* Exercise requirements
**a.** Translate this sentence from the water sports binding description into Spanish: "An exploded view of the binding 100 with the upper assembly 150 removed for clarity is shown in FIG. 2."
**b.** List every figure number that the water sports binding description mentions.
**c.** Copy the water sports binding description from "FIG. 3 is a" to "the release position.".

(Document text)

FIG. 3 is a side view of the water sports binding shown in FIG. 1; and

FIG. 4 is a side view of the water sports binding shown in FIG. 1 and showing the heel loop pivoted to the release position.

DETAILED DESCRIPTION OF THE PREFERRED EMBODIMENT

A currently preferred embodiment of a water sports binding 100 according to the present invention will now be described with reference to the figures, wherein like numbers indicate like parts.

Referring first to FIGS. 1 and 2, FIG. 1 shows a perspective view of the water sports binding 100, wherein the flexible upper assembly 150 is shown in phantom to better expose certain novel aspects of the present invention. An exploded view of the binding 100 with the upper assembly 150 removed for clarity is shown in FIG. 2. Although the water sports binding 100 described in this embodiment is intended for use with a wake board (not shown), it is contemplated that the present invention may also be practiced with other water sports boards, including water skis and the like.

(End Document text)
(Available data)

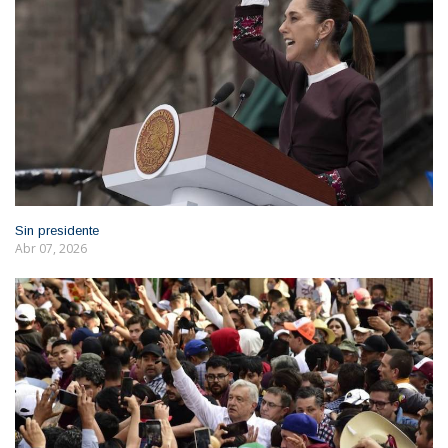
Sin presidente
Abr 07, 2026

(End Available data)

* Answers for the tasks
**a.** Una vista en despiece de la fijación 100, con el conjunto superior 150 retirado para mayor claridad, se muestra en la FIG. 2.

**b.**
FIG. 1
FIG. 2
FIG. 3
FIG. 4

**c.**
FIG. 3 is a side view of the water sports binding shown in FIG. 1; and

FIG. 4 is a side view of the water sports binding shown in FIG. 1 and showing the heel loop pivoted to the release position.